Ce qui semble échapper à l’analyse publique, c’est la dimension intrinsèquement homophobe du discours porté par Le Syndicat de la Famille. Leur rhétorique repose sur l’idée que les personnes homosexuelles ne naîtraient pas telles, mais seraient le produit d’une « société wokiste » qui pervertirait les enfants en remettant en cause la binarité de genre et la complémentarité sexuée. Une telle conception fortifie tout fondement idéologique des discriminations et violences à l’encontre des personnes homosexuelles et lesbiennes, que de nombreux travaux en sociologie et en psychologie sociale ont documenté.

La campagne d’affichage diffusée par Le Syndicat de la Famille participe de cette logique : loin de se limiter à une critique des politiques éducatives « wokistes », elles alimentent une représentation dévalorisante des minorités sexuelles chez les enfants. Ce discours peut avoir des conséquences concrètes sur la santé mentale et la sécurité des jeunes homosexuels et lesbiennes, qui ne se conforment pas aux codes de genre binaires.

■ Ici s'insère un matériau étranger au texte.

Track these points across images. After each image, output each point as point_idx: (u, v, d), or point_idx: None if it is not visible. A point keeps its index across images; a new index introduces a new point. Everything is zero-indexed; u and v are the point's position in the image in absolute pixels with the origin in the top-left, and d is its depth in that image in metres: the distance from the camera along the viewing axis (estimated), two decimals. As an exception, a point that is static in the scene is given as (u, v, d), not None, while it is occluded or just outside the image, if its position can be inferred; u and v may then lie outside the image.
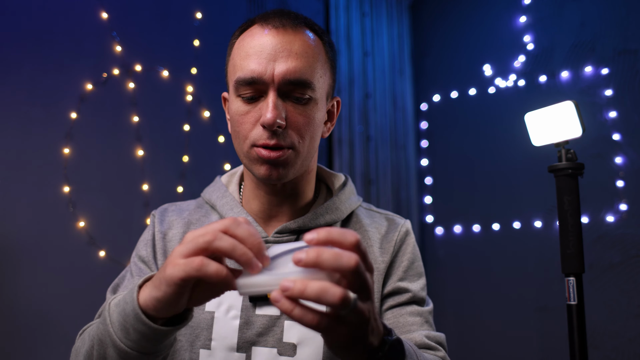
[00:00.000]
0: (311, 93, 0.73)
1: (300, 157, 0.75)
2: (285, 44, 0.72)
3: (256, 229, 0.80)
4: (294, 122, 0.73)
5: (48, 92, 1.88)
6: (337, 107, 0.85)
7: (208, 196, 0.90)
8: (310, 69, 0.73)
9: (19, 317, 1.73)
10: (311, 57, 0.73)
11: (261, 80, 0.71)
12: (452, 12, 2.99)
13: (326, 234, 0.47)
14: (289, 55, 0.71)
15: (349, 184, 0.90)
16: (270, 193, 0.81)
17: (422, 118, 3.07)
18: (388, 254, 0.83)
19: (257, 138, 0.73)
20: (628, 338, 2.13)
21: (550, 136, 1.24)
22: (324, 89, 0.77)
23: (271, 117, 0.69)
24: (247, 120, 0.74)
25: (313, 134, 0.76)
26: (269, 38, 0.73)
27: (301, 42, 0.73)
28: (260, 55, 0.72)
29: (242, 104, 0.74)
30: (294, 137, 0.73)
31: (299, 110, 0.73)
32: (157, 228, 0.87)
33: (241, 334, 0.76)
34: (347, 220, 0.86)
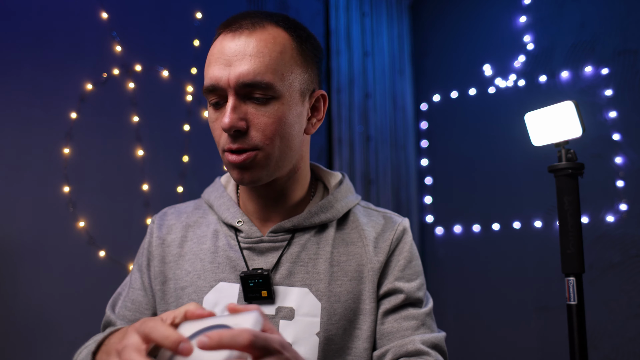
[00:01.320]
0: (272, 92, 0.72)
1: (272, 158, 0.74)
2: (240, 47, 0.72)
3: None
4: (256, 124, 0.72)
5: (48, 92, 1.88)
6: (324, 101, 0.83)
7: (207, 196, 0.90)
8: (267, 68, 0.71)
9: (18, 317, 1.73)
10: (268, 55, 0.72)
11: (219, 86, 0.72)
12: (452, 12, 2.99)
13: (218, 339, 0.47)
14: (243, 57, 0.71)
15: (345, 182, 0.89)
16: (259, 195, 0.82)
17: (422, 118, 3.07)
18: (383, 253, 0.82)
19: (224, 143, 0.74)
20: (628, 338, 2.13)
21: (550, 136, 1.24)
22: (293, 86, 0.75)
23: (227, 121, 0.70)
24: (216, 126, 0.75)
25: (284, 133, 0.74)
26: (226, 43, 0.73)
27: (256, 42, 0.72)
28: (217, 61, 0.73)
29: (212, 111, 0.76)
30: (257, 138, 0.72)
31: (261, 111, 0.72)
32: (155, 234, 0.87)
33: None
34: (343, 218, 0.86)
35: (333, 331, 0.77)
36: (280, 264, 0.79)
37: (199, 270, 0.81)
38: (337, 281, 0.79)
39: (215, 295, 0.79)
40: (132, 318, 0.85)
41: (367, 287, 0.80)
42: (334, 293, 0.78)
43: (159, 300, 0.83)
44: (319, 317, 0.76)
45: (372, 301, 0.80)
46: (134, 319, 0.85)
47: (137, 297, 0.86)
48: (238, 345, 0.47)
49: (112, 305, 0.88)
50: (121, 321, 0.85)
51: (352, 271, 0.80)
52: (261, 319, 0.52)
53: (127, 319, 0.85)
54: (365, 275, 0.81)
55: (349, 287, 0.79)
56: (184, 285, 0.81)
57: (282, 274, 0.78)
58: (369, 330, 0.79)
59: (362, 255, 0.82)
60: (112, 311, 0.87)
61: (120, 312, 0.86)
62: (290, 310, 0.77)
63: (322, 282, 0.78)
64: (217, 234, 0.84)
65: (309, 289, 0.78)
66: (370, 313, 0.79)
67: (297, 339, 0.76)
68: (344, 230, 0.84)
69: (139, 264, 0.89)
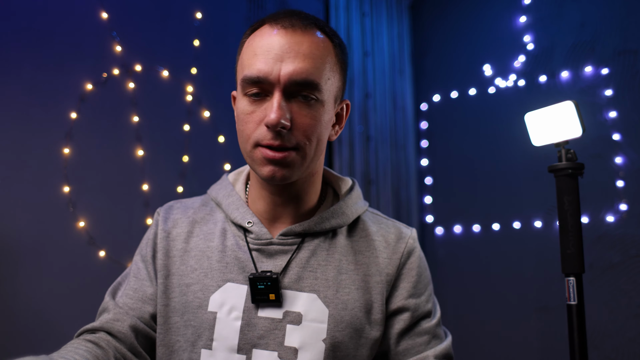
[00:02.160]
0: (317, 94, 0.73)
1: (307, 159, 0.75)
2: (293, 44, 0.72)
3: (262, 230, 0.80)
4: (299, 123, 0.72)
5: (48, 92, 1.88)
6: (347, 110, 0.85)
7: (214, 194, 0.89)
8: (317, 70, 0.72)
9: (18, 317, 1.73)
10: (319, 58, 0.73)
11: (267, 80, 0.71)
12: (452, 12, 2.99)
13: None
14: (296, 55, 0.71)
15: (356, 189, 0.89)
16: (274, 194, 0.81)
17: (422, 118, 3.07)
18: (394, 266, 0.82)
19: (261, 138, 0.72)
20: (628, 338, 2.13)
21: (550, 136, 1.24)
22: (331, 91, 0.76)
23: (275, 117, 0.69)
24: (252, 119, 0.73)
25: (319, 136, 0.76)
26: (277, 38, 0.72)
27: (309, 43, 0.73)
28: (267, 54, 0.72)
29: (247, 103, 0.74)
30: (299, 137, 0.73)
31: (305, 111, 0.73)
32: (160, 227, 0.86)
33: (242, 336, 0.76)
34: (353, 225, 0.85)
35: (339, 338, 0.76)
36: (289, 267, 0.78)
37: (205, 268, 0.80)
38: (344, 289, 0.79)
39: (222, 296, 0.78)
40: (133, 306, 0.82)
41: (375, 297, 0.80)
42: (342, 301, 0.78)
43: (161, 294, 0.82)
44: (326, 324, 0.76)
45: (381, 312, 0.80)
46: (135, 307, 0.82)
47: (142, 286, 0.83)
48: None
49: (113, 292, 0.85)
50: (120, 309, 0.81)
51: (359, 280, 0.80)
52: None
53: (127, 306, 0.82)
54: (372, 286, 0.81)
55: (355, 295, 0.79)
56: (189, 282, 0.80)
57: (291, 278, 0.78)
58: (373, 339, 0.79)
59: (370, 265, 0.82)
60: (112, 298, 0.84)
61: (121, 300, 0.83)
62: (298, 315, 0.76)
63: (330, 289, 0.78)
64: (225, 232, 0.83)
65: (317, 295, 0.77)
66: (377, 323, 0.80)
67: (304, 344, 0.75)
68: (353, 239, 0.84)
69: (142, 255, 0.86)
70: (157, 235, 0.86)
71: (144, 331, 0.81)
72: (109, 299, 0.84)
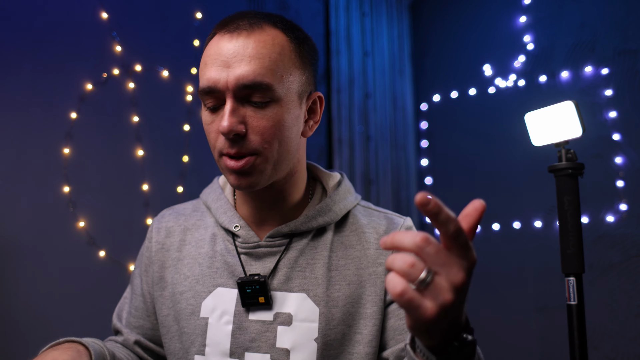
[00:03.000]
0: (271, 95, 0.70)
1: (269, 162, 0.73)
2: (239, 48, 0.70)
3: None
4: (255, 127, 0.70)
5: (48, 92, 1.88)
6: (320, 103, 0.81)
7: (205, 197, 0.89)
8: (267, 70, 0.70)
9: (18, 317, 1.73)
10: (267, 57, 0.70)
11: (217, 88, 0.70)
12: (452, 12, 2.99)
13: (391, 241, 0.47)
14: (242, 59, 0.69)
15: (344, 183, 0.87)
16: (256, 199, 0.81)
17: (422, 118, 3.07)
18: (387, 255, 0.81)
19: (221, 147, 0.72)
20: (628, 338, 2.13)
21: (550, 136, 1.24)
22: (292, 88, 0.73)
23: (226, 125, 0.68)
24: (212, 129, 0.73)
25: (282, 136, 0.73)
26: (223, 44, 0.71)
27: (256, 44, 0.70)
28: (214, 63, 0.70)
29: (207, 114, 0.73)
30: (256, 142, 0.71)
31: (260, 114, 0.70)
32: (154, 239, 0.87)
33: (234, 340, 0.76)
34: (342, 220, 0.84)
35: (332, 336, 0.76)
36: (277, 269, 0.78)
37: (197, 274, 0.81)
38: (335, 286, 0.78)
39: (213, 301, 0.78)
40: (136, 324, 0.88)
41: (368, 291, 0.79)
42: (332, 298, 0.77)
43: (160, 305, 0.84)
44: (317, 323, 0.76)
45: (374, 305, 0.78)
46: (138, 325, 0.87)
47: (139, 303, 0.88)
48: (404, 247, 0.46)
49: (118, 315, 0.91)
50: (128, 329, 0.88)
51: (351, 275, 0.79)
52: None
53: (132, 325, 0.88)
54: (366, 279, 0.79)
55: (347, 291, 0.78)
56: (182, 290, 0.81)
57: (280, 280, 0.77)
58: (371, 335, 0.77)
59: (362, 258, 0.80)
60: (119, 320, 0.90)
61: (127, 321, 0.89)
62: (288, 316, 0.76)
63: (319, 287, 0.77)
64: (215, 237, 0.83)
65: (306, 294, 0.77)
66: (372, 317, 0.78)
67: (295, 345, 0.75)
68: (342, 233, 0.83)
69: (139, 270, 0.90)
70: (150, 249, 0.87)
71: (147, 345, 0.87)
72: (116, 321, 0.90)
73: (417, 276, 0.44)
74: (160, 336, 0.87)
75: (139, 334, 0.87)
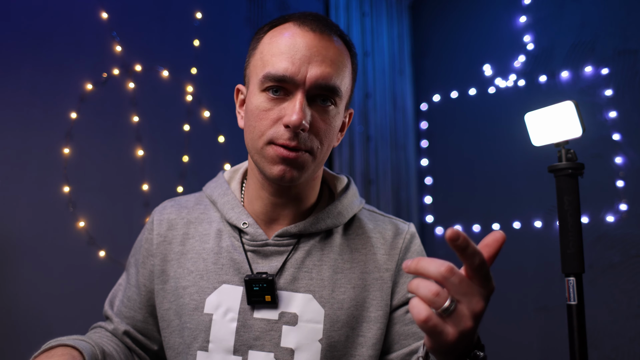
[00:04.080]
0: (337, 100, 0.74)
1: (316, 163, 0.75)
2: (321, 48, 0.72)
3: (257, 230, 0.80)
4: (316, 127, 0.73)
5: (48, 92, 1.88)
6: (349, 118, 0.86)
7: (209, 192, 0.88)
8: (339, 77, 0.73)
9: (18, 317, 1.73)
10: (341, 65, 0.74)
11: (292, 80, 0.70)
12: (452, 12, 2.99)
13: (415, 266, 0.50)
14: (324, 60, 0.71)
15: (351, 187, 0.88)
16: (274, 194, 0.80)
17: (422, 118, 3.07)
18: (394, 261, 0.82)
19: (276, 137, 0.71)
20: (628, 338, 2.13)
21: (550, 136, 1.24)
22: (345, 99, 0.78)
23: (297, 118, 0.69)
24: (268, 116, 0.72)
25: (330, 141, 0.77)
26: (305, 40, 0.72)
27: (335, 50, 0.74)
28: (294, 55, 0.71)
29: (265, 99, 0.73)
30: (314, 141, 0.73)
31: (323, 116, 0.74)
32: (155, 231, 0.86)
33: (238, 337, 0.76)
34: (349, 224, 0.85)
35: (335, 338, 0.76)
36: (284, 269, 0.78)
37: (201, 270, 0.80)
38: (340, 288, 0.79)
39: (218, 298, 0.78)
40: (127, 315, 0.87)
41: (373, 295, 0.80)
42: (337, 300, 0.78)
43: (161, 298, 0.83)
44: (322, 324, 0.76)
45: (380, 309, 0.79)
46: (129, 315, 0.87)
47: (132, 294, 0.87)
48: (431, 274, 0.48)
49: (111, 302, 0.90)
50: (119, 318, 0.87)
51: (356, 279, 0.80)
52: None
53: (123, 314, 0.87)
54: (370, 283, 0.80)
55: (352, 294, 0.79)
56: (185, 285, 0.80)
57: (286, 279, 0.78)
58: (375, 338, 0.78)
59: (367, 263, 0.81)
60: (110, 307, 0.89)
61: (118, 309, 0.88)
62: (294, 316, 0.76)
63: (325, 289, 0.78)
64: (221, 233, 0.83)
65: (312, 295, 0.77)
66: (377, 321, 0.79)
67: (300, 345, 0.75)
68: (349, 237, 0.83)
69: (136, 260, 0.88)
70: (150, 241, 0.86)
71: (136, 336, 0.87)
72: (108, 308, 0.89)
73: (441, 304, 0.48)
74: (150, 329, 0.87)
75: (128, 324, 0.86)
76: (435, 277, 0.48)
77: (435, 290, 0.48)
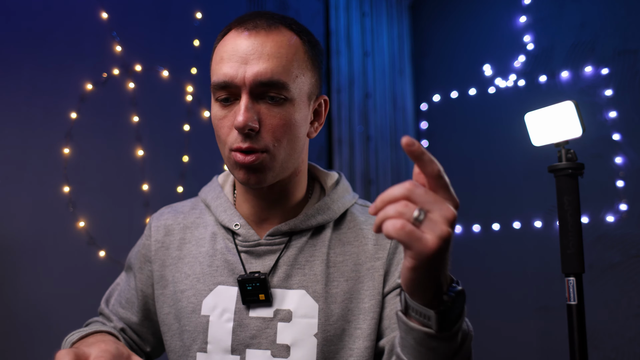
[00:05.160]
0: (286, 93, 0.72)
1: (278, 160, 0.74)
2: (257, 45, 0.72)
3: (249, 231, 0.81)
4: (268, 124, 0.72)
5: (48, 92, 1.88)
6: (325, 105, 0.84)
7: (204, 196, 0.90)
8: (283, 69, 0.72)
9: (18, 317, 1.73)
10: (284, 57, 0.72)
11: (233, 83, 0.71)
12: (452, 12, 2.99)
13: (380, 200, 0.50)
14: (260, 56, 0.71)
15: (342, 182, 0.88)
16: (258, 196, 0.81)
17: (422, 118, 3.07)
18: (385, 251, 0.82)
19: (232, 142, 0.72)
20: (628, 338, 2.13)
21: (550, 136, 1.24)
22: (303, 89, 0.76)
23: (242, 119, 0.69)
24: (224, 124, 0.74)
25: (291, 136, 0.75)
26: (241, 41, 0.73)
27: (273, 43, 0.72)
28: (232, 58, 0.72)
29: (219, 108, 0.75)
30: (267, 139, 0.72)
31: (274, 112, 0.72)
32: (153, 237, 0.88)
33: (235, 337, 0.77)
34: (341, 219, 0.85)
35: (331, 332, 0.77)
36: (277, 267, 0.79)
37: (198, 273, 0.82)
38: (333, 282, 0.79)
39: (214, 299, 0.79)
40: (123, 316, 0.90)
41: (366, 285, 0.80)
42: (331, 294, 0.78)
43: (161, 303, 0.84)
44: (316, 319, 0.76)
45: (372, 299, 0.79)
46: (125, 317, 0.89)
47: (131, 297, 0.89)
48: (394, 198, 0.49)
49: (107, 299, 0.93)
50: (115, 317, 0.90)
51: (349, 271, 0.80)
52: None
53: (119, 315, 0.90)
54: (364, 274, 0.80)
55: (345, 287, 0.79)
56: (183, 289, 0.82)
57: (280, 277, 0.78)
58: (369, 329, 0.78)
59: (360, 254, 0.81)
60: (106, 305, 0.92)
61: (113, 308, 0.91)
62: (288, 313, 0.77)
63: (318, 283, 0.78)
64: (215, 236, 0.84)
65: (305, 290, 0.78)
66: (370, 311, 0.79)
67: (296, 341, 0.76)
68: (340, 230, 0.84)
69: (134, 265, 0.90)
70: (148, 247, 0.88)
71: (131, 335, 0.89)
72: (104, 306, 0.92)
73: (411, 214, 0.48)
74: (144, 332, 0.90)
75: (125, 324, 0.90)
76: (401, 194, 0.49)
77: (403, 202, 0.48)
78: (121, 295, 0.91)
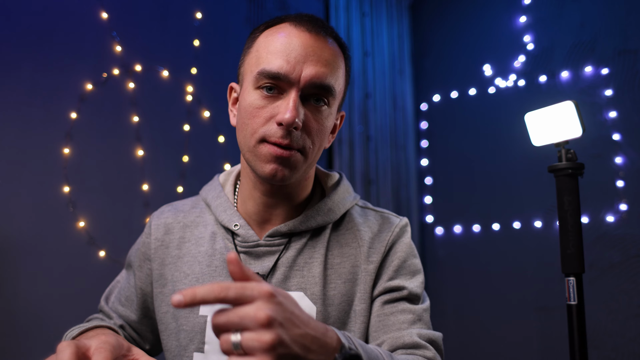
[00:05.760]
0: (330, 100, 0.75)
1: (307, 162, 0.76)
2: (316, 48, 0.73)
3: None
4: (308, 126, 0.73)
5: (48, 92, 1.88)
6: (341, 121, 0.87)
7: (204, 195, 0.90)
8: (334, 77, 0.75)
9: (18, 317, 1.73)
10: (336, 66, 0.75)
11: (287, 78, 0.71)
12: (452, 12, 2.99)
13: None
14: (319, 60, 0.72)
15: (342, 183, 0.88)
16: (266, 194, 0.80)
17: (422, 118, 3.07)
18: (379, 254, 0.81)
19: (269, 134, 0.72)
20: (628, 338, 2.13)
21: (550, 136, 1.24)
22: (338, 100, 0.79)
23: (291, 116, 0.69)
24: (261, 114, 0.73)
25: (322, 141, 0.77)
26: (300, 40, 0.73)
27: (330, 50, 0.75)
28: (289, 54, 0.72)
29: (259, 97, 0.73)
30: (306, 140, 0.73)
31: (315, 115, 0.74)
32: (153, 235, 0.88)
33: None
34: (340, 220, 0.85)
35: None
36: (276, 268, 0.79)
37: (197, 273, 0.82)
38: (331, 284, 0.79)
39: None
40: (123, 313, 0.90)
41: (360, 288, 0.80)
42: (328, 296, 0.78)
43: (159, 302, 0.84)
44: None
45: (363, 302, 0.79)
46: (124, 314, 0.90)
47: (131, 294, 0.90)
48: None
49: (107, 296, 0.94)
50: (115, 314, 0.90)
51: (347, 273, 0.80)
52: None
53: (118, 312, 0.90)
54: (360, 276, 0.80)
55: (342, 289, 0.79)
56: (182, 288, 0.82)
57: (278, 279, 0.78)
58: (360, 332, 0.78)
59: (357, 256, 0.81)
60: (106, 303, 0.92)
61: (113, 306, 0.91)
62: None
63: (316, 285, 0.78)
64: (215, 236, 0.83)
65: (304, 292, 0.77)
66: (361, 314, 0.78)
67: None
68: (339, 232, 0.83)
69: (133, 263, 0.90)
70: (148, 245, 0.87)
71: (130, 332, 0.89)
72: (104, 304, 0.92)
73: (230, 342, 0.49)
74: (143, 329, 0.90)
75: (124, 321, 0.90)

Ainsi, derrière un discours de « défense de la famille et des enfants », se profile une vision du monde où l’hétérosexualité est érigée en norme naturelle, tandis que la diversité des orientations sexuelles et des identités de genre est perçue comme une menace civilisationnelle à éradiquer, parfois par des moyens symboliquement ou physiquement violents. De leur côté, les responsables politiques et les institutions de l’État semblent démunis, voire en retrait, face à ces discours qui incitent à la haine homophobe et transphobe dans l’espace public.